Amigos confraternizando: quem mede o impacto de uma frase dita num bar? ( Maskot/Getty Images)
Estrategista de Comunicação
Publicado em 24 de outubro de 2025 às 16h14.
A promessa era simples: mais dados, mais acerto. Só que o marketing, diferente da química e da física, não opera em laboratório. Marketing é feito de gente, de humor, de contexto e, por que não, de sorte.
Mesmo com toda a engenharia de dados, algoritmos, Inteligência Artificial e rastreabilidade, ainda há zonas cinzentas, principalmente no offline, onde o efeito de uma ação pode demorar semanas, misturar-se a outros gatilhos e, do nada, ressurgir das cinzas, quando ninguém mais esperava.
A palavra que melhor define estes tempos talvez seja contrassenso: nunca tivemos tantos dados, ferramentas e métricas e, ainda assim, nunca foi tão difícil entender por que algumas campanhas funcionam e outras simplesmente flopam.
Se as marcas conhecem tanto o comportamento de seus consumidores, sabem quando compram, o que consomem, até o tipo de humor que preferem, por que razão o imprevisível continua vencendo? Por que campanhas planejadas com toda a ciência a seu favor morrem invisíveis, enquanto outras, quase acidentais, viram assunto, meme, conversa?
Campanhas memoráveis têm algo em comum: elas se tornam parte da vida das pessoas, não do funil. Ativam emoções antes de gatilhos e conversas antes de métricas. Marcas que compreendem isso tratam o dado como bússola, não como mapa. Sabem que o ROI mais poderoso é o da relevância, aquele que faz alguém do outro lado dizer “UAU, essa marca é diferente” antes mesmo de clicar em qualquer botão.
Awareness é o início de toda confiança. E confiança, o começo de toda conversão.
Durante anos, nos fizeram crer (e talvez fosse isso mesmo) que bastava medir para entender. Só que existe um abismo entre “informação” e “sentido”.
Dados mostram o que aconteceu, raramente explicam os porquês daquilo ter acontecido. E talvez essa seja a verdade que o mercado ainda evita encarar: por mais sofisticado que seja o modelo, ainda existe algo que não se rastreia: o momento em que alguém se sente tocado por um texto, um slogan, um vídeo, uma voz anônima.
A angústia do marketing contemporâneo reside justamente aqui: tudo se mede, pouco se compreende. Testes de incremento, media mix modeling, pixels, QR codes, pesquisas pós-compra... tudo ajuda, nada encerra o assunto. O motivo é simples: existe algo que escapa à matemática – aquilo que acontece quando uma marca entra na conversa das pessoas, não nos cliques delas.
Como estimar o impacto de uma frase dita num bar? De uma recomendação feita no grupo da família? De um podcast ouvido na academia?

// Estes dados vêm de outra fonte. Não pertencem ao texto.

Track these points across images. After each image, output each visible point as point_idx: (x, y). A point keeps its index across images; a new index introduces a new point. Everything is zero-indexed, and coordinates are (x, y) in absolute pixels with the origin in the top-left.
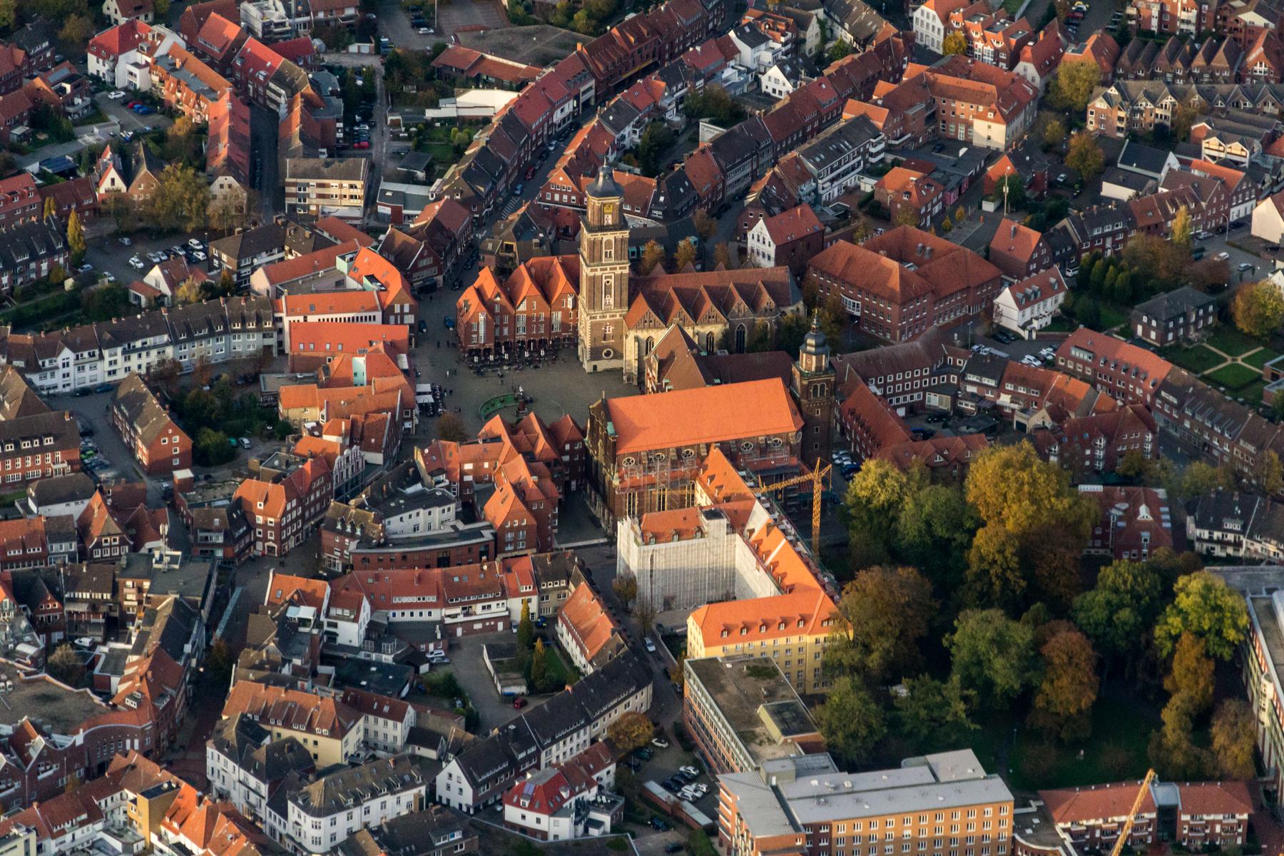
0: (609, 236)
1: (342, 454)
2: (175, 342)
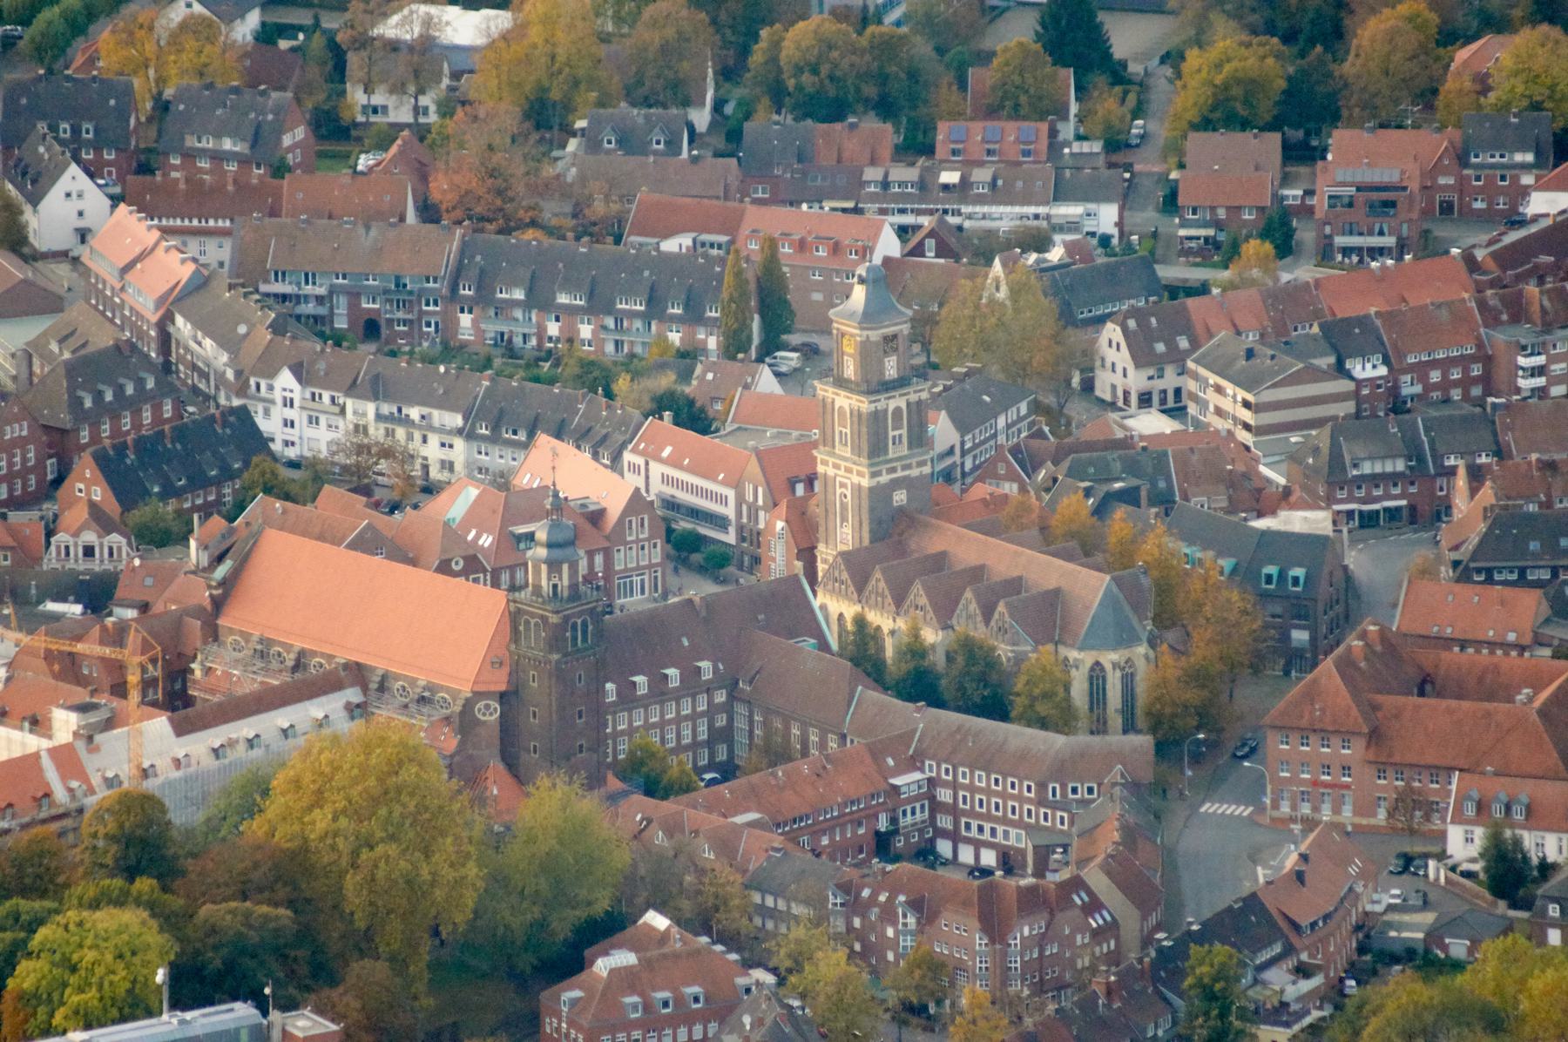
0: (845, 401)
1: (76, 534)
2: (468, 434)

Essa é a fronteira que o marketing ainda não soube cruzar, a do rastreável para o memorável.
Há ferramentas para tudo, contudo, falta sensibilidade para o invisível: o sentimento de confiança que antecede qualquer decisão. Campanhas inesquecíveis não nascem porque acertaram o KPI. Nascem porque tocaram o coração das pessoas. Porque arriscaram. Porque soaram verdadeiras.
A lógica da performance, do “post viral rápido”, do “hack de engajamento”, está saturada. O diferencial hoje é conexão. Marcas que ainda tentam viralizar seguem otimizando para compartilhamento. As que realmente conseguem fazem diferente contam, com autenticidade, algo que vale ser compartilhado.
É menos “vamos quebrar a internet” e mais “vamos quebrar o gelo com quem importa”.
Talvez seja hora de o marketing fazer as pazes com o invisível, com o offline, o espontâneo, o que acontece nas entrelinhas dos relatórios.
A obsessão por rastrear tudo tem feito muitas marcas esquecerem que consumidores são pessoas, e não dados. Pessoas compartilham histórias, não planilhas.
Os algoritmos podem prever cliques e até sentimentos. Nunca o arrepio que transforma lembrança em lealdade, audiência em comunidade e um simples anúncio em algo impossível de esquecer.
O futuro do marketing não será o da onisciência dos dados, e sim o da humildade diante do intangível.
Quem sabe trocar uma simples pergunta resolva essa equação. De “quanto essa ação converteu?” para “quanto essa ação significou?”